→ The task
Please retype the records below exactly, from the first line through the line containing "G04 #@! TF.SameCoordinates,Original*", and leave out any pictures.

→ Dataset excerpts
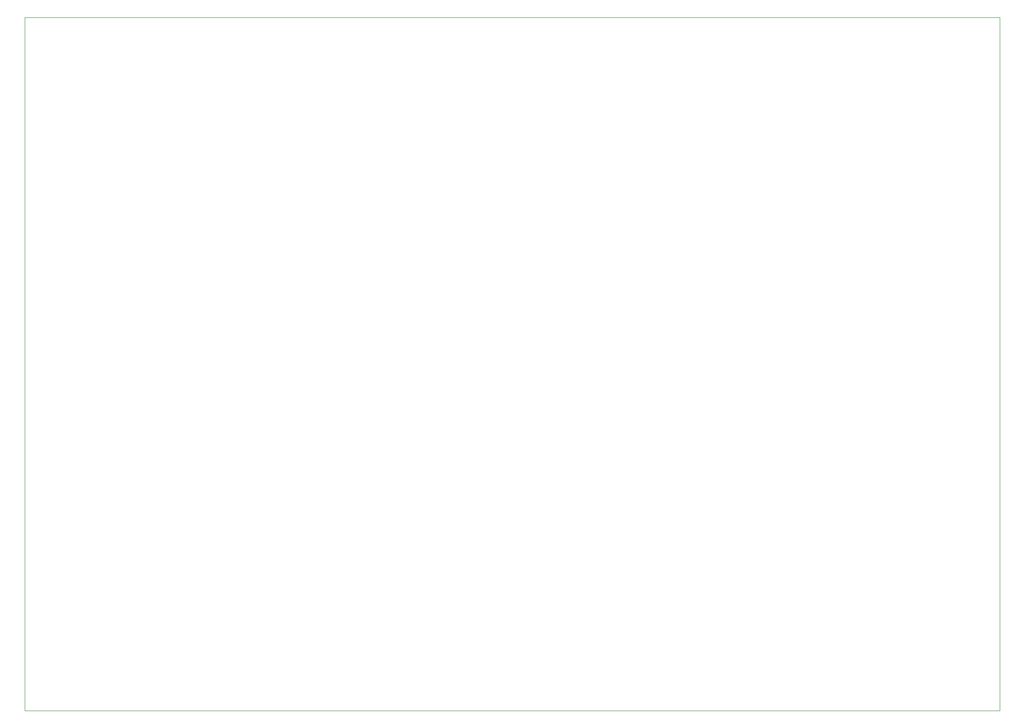
<source format=gbr>
G04 #@! TF.GenerationSoftware,KiCad,Pcbnew,5.1.5-1.fc31*
G04 #@! TF.CreationDate,2020-04-24T19:34:05+01:00*
G04 #@! TF.ProjectId,AR_A60_PA_25502_Issue8_v8.0_Stereo,41525f41-3630-45f5-9041-5f3235353032,rev?*
G04 #@! TF.SameCoordinates,Original*
G04 #@! TF.FileFunction,Profile,NP*
%FSLAX46Y46*%
G04 Gerber Fmt 4.6, Leading zero omitted, Abs format (unit mm)*
G04 Created by KiCad (PCBNEW 5.1.5-1.fc31) date 2020-04-24 19:34:05*
%MOMM*%
%LPD*%
G04 APERTURE LIST*
%ADD10C,0.050000*%
G04 APERTURE END LIST*
D10*
X241300000Y-149860000D02*
X60960000Y-149860000D01*
X241300000Y-21590000D02*
X241300000Y-149860000D01*
X60960000Y-21590000D02*
X241300000Y-21590000D01*
X60960000Y-149860000D02*
X60960000Y-21590000D01*
M02*

</source>
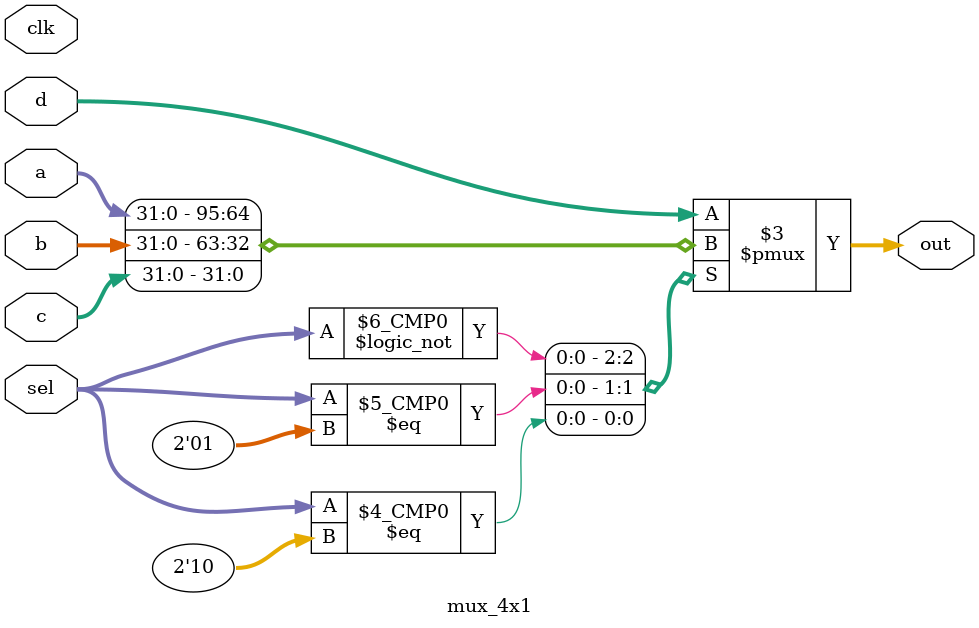
<source format=v>
module mux_4x1 (
    input wire        clk,
    input wire [31:0] a,
    input wire [31:0] b,
    input wire [31:0] c,
    input wire [31:0] d,
    input wire [1:0]  sel,

    output reg [31:0] out
);

  always@(*)begin
    case(sel)
      2'b00: out = a;
      2'b01: out = b;
      2'b10: out = c;
      default: out = d;
    endcase
  end
endmodule
</source>
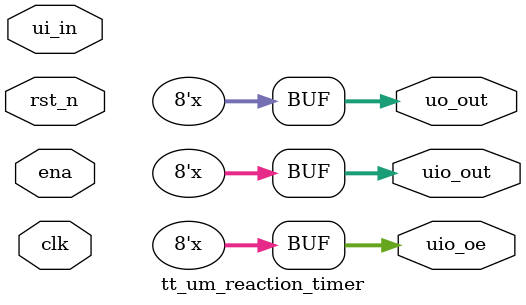
<source format=v>
/* Generated by Yosys 0.33+72 (git sha1 ac8b31e00, clang 10.0.0-4ubuntu1 -fPIC -Os) */

(* top =  1  *)
(* src = "tt_um_reaction_timer.v:1.1-29.10" *)
module tt_um_reaction_timer(clk, rst_n, ui_in, uo_out, uio_out, uio_oe, ena);
  (* src = "tt_um_reaction_timer.v:2.16-2.19" *)
  input clk;
  wire clk;
  (* src = "tt_um_reaction_timer.v:8.16-8.19" *)
  input ena;
  wire ena;
  (* src = "tt_um_reaction_timer.v:3.16-3.21" *)
  input rst_n;
  wire rst_n;
  (* src = "tt_um_reaction_timer.v:4.22-4.27" *)
  input [7:0] ui_in;
  wire [7:0] ui_in;
  (* src = "tt_um_reaction_timer.v:7.23-7.29" *)
  output [7:0] uio_oe;
  wire [7:0] uio_oe;
  (* src = "tt_um_reaction_timer.v:6.23-6.30" *)
  output [7:0] uio_out;
  wire [7:0] uio_out;
  (* src = "tt_um_reaction_timer.v:5.23-5.29" *)
  output [7:0] uo_out;
  wire [7:0] uo_out;
  assign uio_oe = 8'hxx;
  assign uio_out = 8'hxx;
  assign uo_out = 8'hxx;
endmodule

</source>
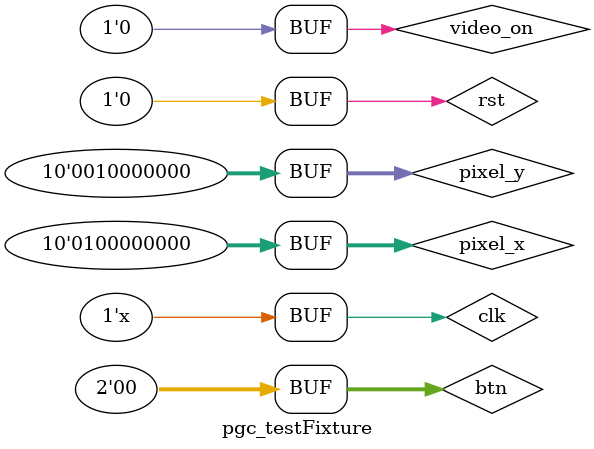
<source format=v>
`timescale 1ns / 1ps


module pgc_testFixture;

	// Inputs
	reg clk;
	reg rst;
	reg [1:0] btn;
	reg [9:0] pixel_x;
	reg [9:0] pixel_y;
	reg video_on;

	// Outputs
	wire [11:0] rgb;

	// Instantiate the Unit Under Test (UUT)
	pixel_generation_circuit uut (
		.clk(clk), 
		.rst(rst), 
		.btn(btn), 
		.pixel_x(pixel_x), 
		.pixel_y(pixel_y), 
		.video_on(video_on), 
		.rgb(rgb)
	);
	always #10 clk = ~clk;
	
	initial begin
		// Initialize Inputs
		clk = 0;
		rst = 1;
		btn = 0;
		pixel_x = 0;
		pixel_y = 0;
		video_on = 0;
		#50
		rst = 0;

		// Wait 100 ns for global reset to finish
		#100;
      pixel_x = 256;
		pixel_y = 128;
		// Add stimulus here

	end
      
endmodule


</source>
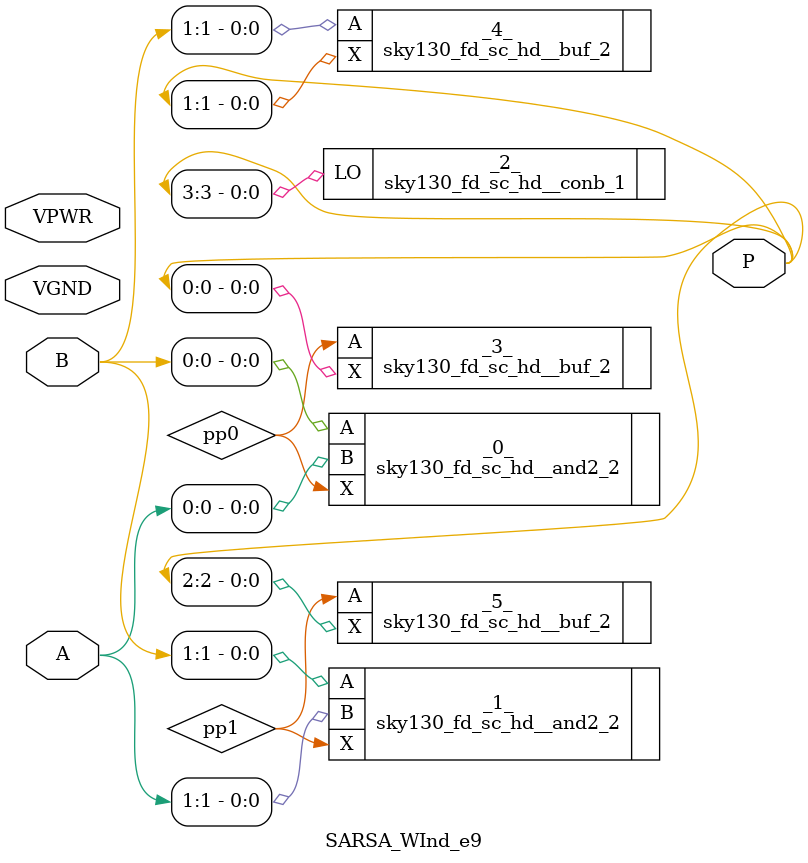
<source format=v>
module SARSA_WInd_e9 (A,
    B,
    P,
    VPWR,
    VGND);
 input [1:0] A;
 input [1:0] B;
 output [3:0] P;
 inout VPWR;
 inout VGND;

 wire pp0;
 wire pp1;

 sky130_fd_sc_hd__and2_2 _0_ (.A(B[0]),
    .B(A[0]),
    .X(pp0));
 sky130_fd_sc_hd__and2_2 _1_ (.A(B[1]),
    .B(A[1]),
    .X(pp1));
 sky130_fd_sc_hd__conb_1 _2_ (.LO(P[3]));
 sky130_fd_sc_hd__buf_2 _3_ (.A(pp0),
    .X(P[0]));
 sky130_fd_sc_hd__buf_2 _4_ (.A(B[1]),
    .X(P[1]));
 sky130_fd_sc_hd__buf_2 _5_ (.A(pp1),
    .X(P[2]));
 sky130_fd_sc_hd__decap_3 PHY_EDGE_ROW_0_Right_0 ();
 sky130_fd_sc_hd__decap_3 PHY_EDGE_ROW_1_Right_1 ();
 sky130_fd_sc_hd__decap_3 PHY_EDGE_ROW_2_Right_2 ();
 sky130_fd_sc_hd__decap_3 PHY_EDGE_ROW_3_Right_3 ();
 sky130_fd_sc_hd__decap_3 PHY_EDGE_ROW_4_Right_4 ();
 sky130_fd_sc_hd__decap_3 PHY_EDGE_ROW_5_Right_5 ();
 sky130_fd_sc_hd__decap_3 PHY_EDGE_ROW_6_Right_6 ();
 sky130_fd_sc_hd__decap_3 PHY_EDGE_ROW_7_Right_7 ();
 sky130_fd_sc_hd__decap_3 PHY_EDGE_ROW_8_Right_8 ();
 sky130_fd_sc_hd__decap_3 PHY_EDGE_ROW_9_Right_9 ();
 sky130_fd_sc_hd__decap_3 PHY_EDGE_ROW_0_Left_10 ();
 sky130_fd_sc_hd__decap_3 PHY_EDGE_ROW_1_Left_11 ();
 sky130_fd_sc_hd__decap_3 PHY_EDGE_ROW_2_Left_12 ();
 sky130_fd_sc_hd__decap_3 PHY_EDGE_ROW_3_Left_13 ();
 sky130_fd_sc_hd__decap_3 PHY_EDGE_ROW_4_Left_14 ();
 sky130_fd_sc_hd__decap_3 PHY_EDGE_ROW_5_Left_15 ();
 sky130_fd_sc_hd__decap_3 PHY_EDGE_ROW_6_Left_16 ();
 sky130_fd_sc_hd__decap_3 PHY_EDGE_ROW_7_Left_17 ();
 sky130_fd_sc_hd__decap_3 PHY_EDGE_ROW_8_Left_18 ();
 sky130_fd_sc_hd__decap_3 PHY_EDGE_ROW_9_Left_19 ();
 sky130_fd_sc_hd__tapvpwrvgnd_1 TAP_TAPCELL_ROW_0_20 ();
 sky130_fd_sc_hd__tapvpwrvgnd_1 TAP_TAPCELL_ROW_0_21 ();
 sky130_fd_sc_hd__tapvpwrvgnd_1 TAP_TAPCELL_ROW_1_22 ();
 sky130_fd_sc_hd__tapvpwrvgnd_1 TAP_TAPCELL_ROW_2_23 ();
 sky130_fd_sc_hd__tapvpwrvgnd_1 TAP_TAPCELL_ROW_3_24 ();
 sky130_fd_sc_hd__tapvpwrvgnd_1 TAP_TAPCELL_ROW_4_25 ();
 sky130_fd_sc_hd__tapvpwrvgnd_1 TAP_TAPCELL_ROW_5_26 ();
 sky130_fd_sc_hd__tapvpwrvgnd_1 TAP_TAPCELL_ROW_6_27 ();
 sky130_fd_sc_hd__tapvpwrvgnd_1 TAP_TAPCELL_ROW_7_28 ();
 sky130_fd_sc_hd__tapvpwrvgnd_1 TAP_TAPCELL_ROW_8_29 ();
 sky130_fd_sc_hd__tapvpwrvgnd_1 TAP_TAPCELL_ROW_9_30 ();
 sky130_fd_sc_hd__tapvpwrvgnd_1 TAP_TAPCELL_ROW_9_31 ();
endmodule

</source>
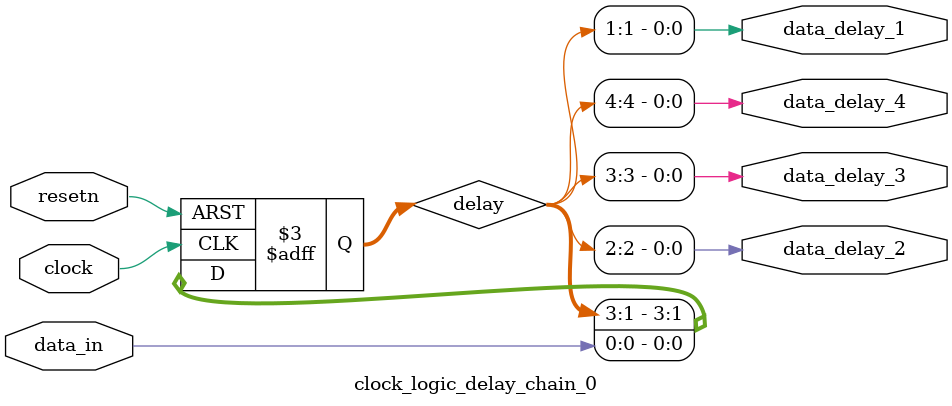
<source format=sv>
module clock_logic_delay_chain_0(
	input  wire clock,
	input  wire resetn,
	input  wire data_in,
	output wire data_delay_1,
	output wire data_delay_2,
	output wire data_delay_3,
	output wire data_delay_4
);

reg [4:1] delay;

assign data_delay_1 = delay[1];
assign data_delay_2 = delay[2];
assign data_delay_3 = delay[3];
assign data_delay_4 = delay[4];

always @(posedge clock or negedge resetn)
begin
	if(~resetn)
		delay <= 4'b0;
	else
		delay <= {delay[3:1], data_in};
end

endmodule


</source>
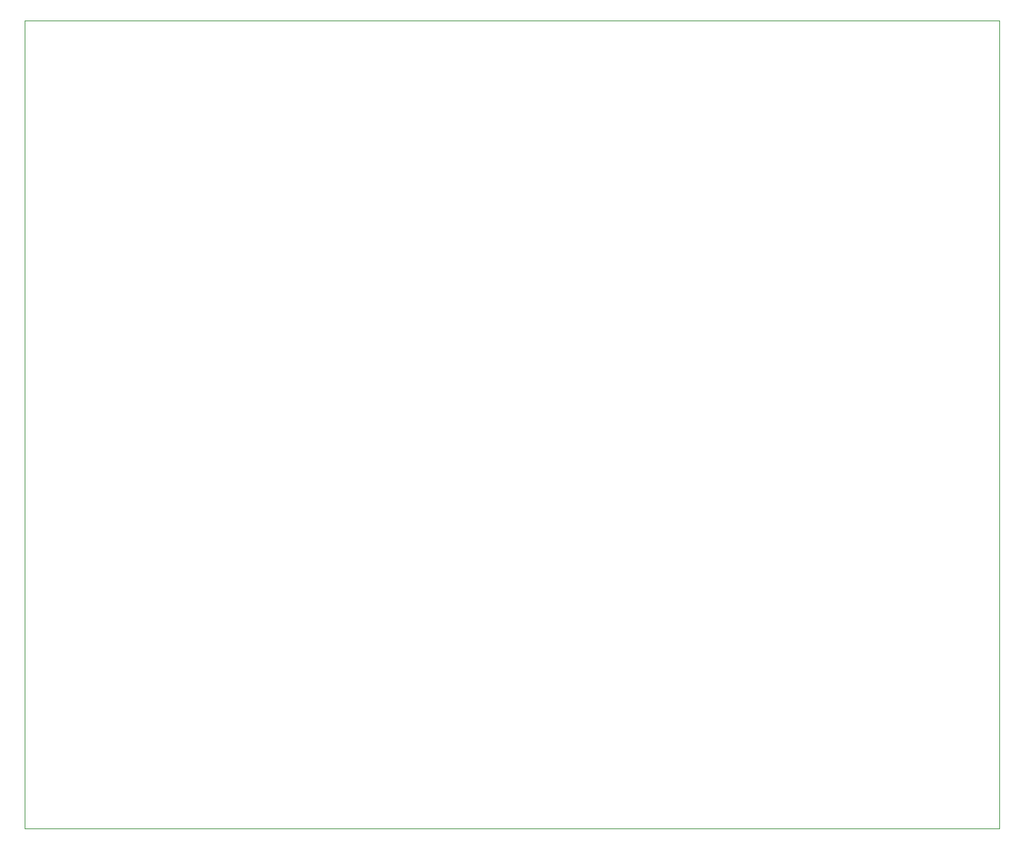
<source format=gbr>
%TF.GenerationSoftware,KiCad,Pcbnew,(5.1.6)-1*%
%TF.CreationDate,2022-12-12T11:34:03-08:00*%
%TF.ProjectId,Buggly SPD Aux,42756767-6c79-4205-9350-44204175782e,rev?*%
%TF.SameCoordinates,Original*%
%TF.FileFunction,Profile,NP*%
%FSLAX46Y46*%
G04 Gerber Fmt 4.6, Leading zero omitted, Abs format (unit mm)*
G04 Created by KiCad (PCBNEW (5.1.6)-1) date 2022-12-12 11:34:03*
%MOMM*%
%LPD*%
G01*
G04 APERTURE LIST*
%TA.AperFunction,Profile*%
%ADD10C,0.050000*%
%TD*%
G04 APERTURE END LIST*
D10*
X221996000Y-27051000D02*
X221996000Y-127000000D01*
X101600000Y-27051000D02*
X221996000Y-27051000D01*
X101600000Y-127000000D02*
X101600000Y-27051000D01*
X101600000Y-127000000D02*
X221996000Y-127000000D01*
M02*

</source>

→ Reply to the task
<source format=gbr>
G04 #@! TF.GenerationSoftware,KiCad,Pcbnew,5.1.5-1.fc31*
G04 #@! TF.CreationDate,2020-04-24T19:34:05+01:00*
G04 #@! TF.ProjectId,AR_A60_PA_25502_Issue8_v8.0_Stereo,41525f41-3630-45f5-9041-5f3235353032,rev?*
G04 #@! TF.SameCoordinates,Original*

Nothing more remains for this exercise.